「単体テストの考え方/使い方」テストをドキュメントにしたい
アドカレ13日目!折り返しですね。日付がずれているのはご愛嬌。
本書は以下の項目を満たす理想のテストコードの書き方を考える本である。そのために様々なテストの手法やテストのしやすいアーキテクチャ、リファクタリングの手法についても記載されている。
- バグを検出できる
- リファクタリングに耐性がある
- 実行速度が速い
- 保守がしやすい
一方で、悲しいかなこれらを全て満たす銀の弾丸は存在せず、様々な天秤についても語られている。
テストにも、プロダクトや組織の特徴を理解する必要性があるのだと感じられる一冊。
テストと設計の関係性
テストが書きやすいコードは密結合ではないコードである。そのため、テストを書くことでプロダクトコードは疎結合にせざるをえなくなる。
実際に本書でもテストコードを書くにはリファクタリングが必要であり、ヘキサゴンアーキテクチャの紹介などもされている。
一方で、これは副産物的なものでしかない。テストを書く=疎結合になる。だけで、設計が完全に良くなるわけではない。とは言いつつも、テストコードを書くことで関心の分離などに思考が向きやすくなるためプロダクトコードの可読性はグッと上がるだろう。
特に、テストを書く時に「出力値ベースのテスト棚」「状態ベースのテストだな」と認識できるだけでプロダクトコードに対しての認識も変わってきそうなところ
AAAパターン
テストコードを以下の3要素に分けて、可読性を向上させる手法です。
- Arrange(準備)
- Act(実行)
- Assert(アサーション)
実際に実装するとこのような形になります。
class UserBooking extends TestCase { public function ユーザーが予約する(Booking $bookingDate, bool $expected): void { //Arrange $user = new User(1); //Act $actual = $user->cancelBooking($bookingDate); //Assert $this->assertSame($expected, $actual); } }
可読性だけでなく、Actに該当する要素が複数あるとカプセル化に失敗しているなど、プロダクトコードや設計を見直す機会になるのも魅力。
これを読んだ時真っ先に思い浮かんだのがBDDだ。BDDはTDDから派生したテストパターンの1つで、ユースケースに注目しておりAAAパターンと近くテストコードを以下の3つに分割しています。
BDDは統合テストで使うことが多いとされており、要件やユースケースをテストする際に使い、AAAパターンは単体テストという使い分けになる感じですかね。
- Given:最初の文脈(前提)があって、
- When:イベントが発生した場合、
- then:なんらかのアウトプットを保証する。
テストでは結果のみを確認する
テストの流派には古典派・ロンドン派の2つの派閥があり、ロンドン派はモックを多用する。
このモックが「プロダクトコードの振る舞い」をテストしている場合、振る舞いを変えた時にテストコードがエラーになるようになる。こうなるとリファクタリングで結果は同じでも、プロダクトコードの振る舞いが変わっている場合テストが落ちるようになる。

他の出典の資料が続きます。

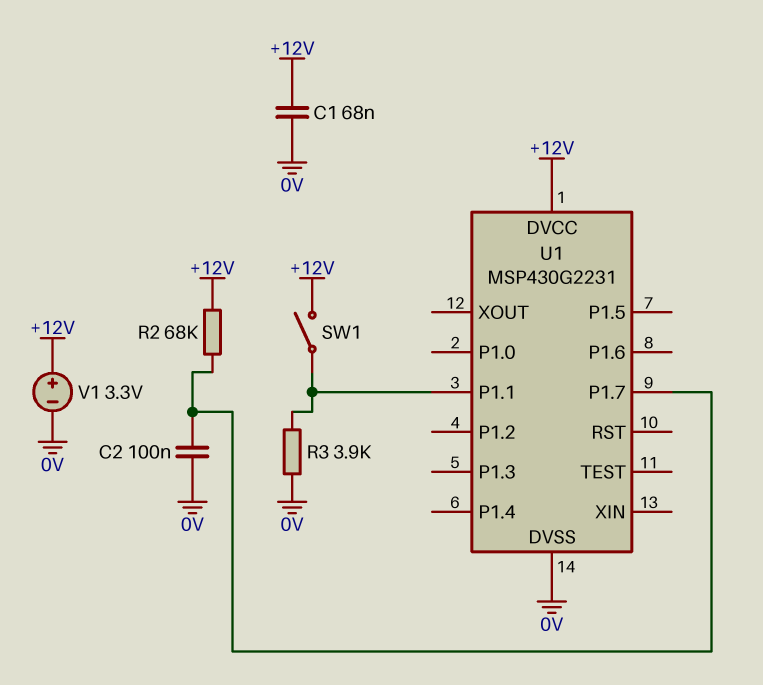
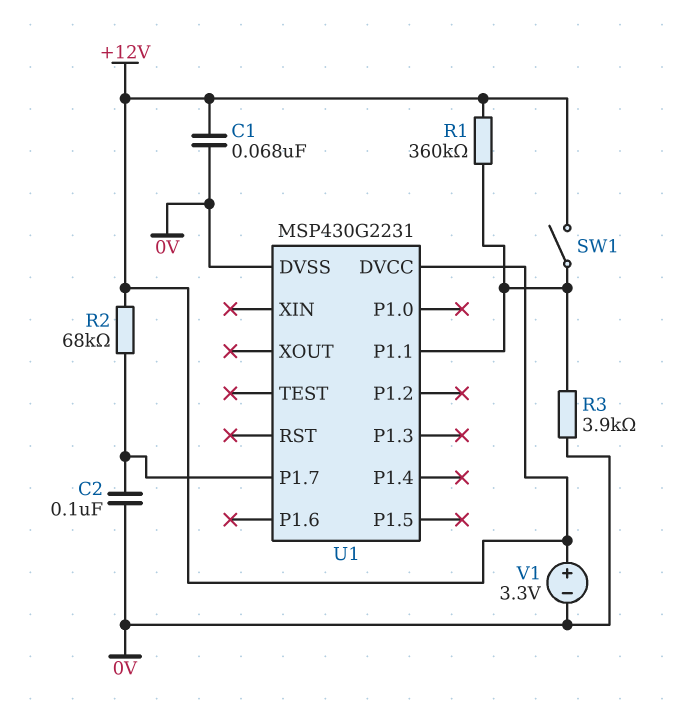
R1: none -> 360k (+12V, U1/P1.1)

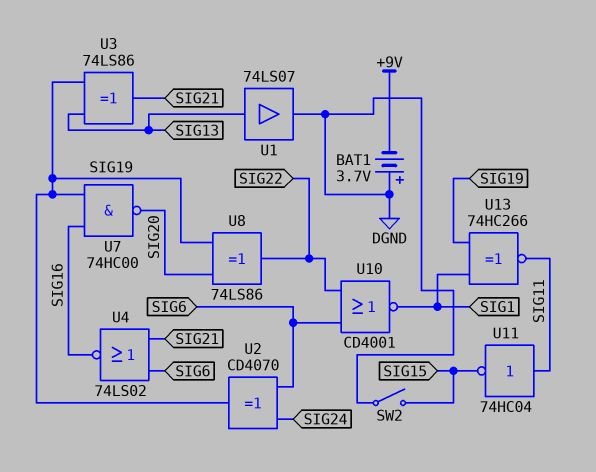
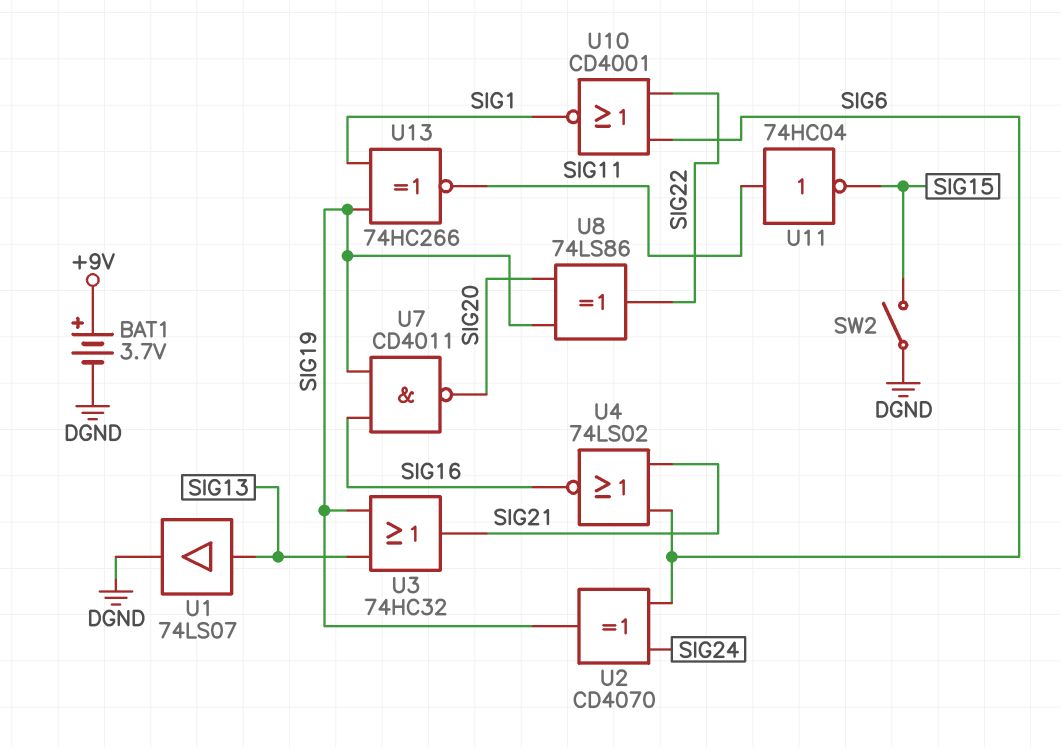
BAT1: 3.7V (plus DGND, minus +9V) -> 3.7V (plus +9V, minus DGND)
U3: XOR 74LS86 (in SIG13, in SIG19, out SIG21) -> OR 74HC32 (in SIG13, in SIG19, out SIG21)
U7: NAND 74HC00 (in SIG16, in SIG19, out SIG20) -> NAND CD4011 (in SIG16, in SIG19, out SIG20)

これは望ましい状態ではなく、モックを使う時は外部サービスの呼び出しなどに留め、テストでは「プロダクトコードの果たした結果」に注目すべきという考え方だ。
テストコードの命名
これについてはAAAパターンやBDDのようにユースケースを日本語で命名するのが良いと思っている。
本書でも近く、面白いと思ったのは「テスト対象や協力者メソッドなどをテストメソッド名に含める」というもの。このような命名をしている時は、モックで振る舞いをテストしようとしている可能性が高いため見直すべきだと言う。
また、英語でShoudを使うなということも言われているが根本的に日本語を使えば問題はない。さて、なぜ日本語化なのだが、日本語の方が理解がしやすい・テストコードくらいエンジニアではないビジネスサイドでも意味がわかる状態であるべきという持論があるからである。
一方で、最近はChatGPTでテストを自動生成をする時は英語のほうが便利という話を聞く。ただ、この場合はカバレッジのみをとった形になるため、そもそもこのようなテストを書くべきではないだろう。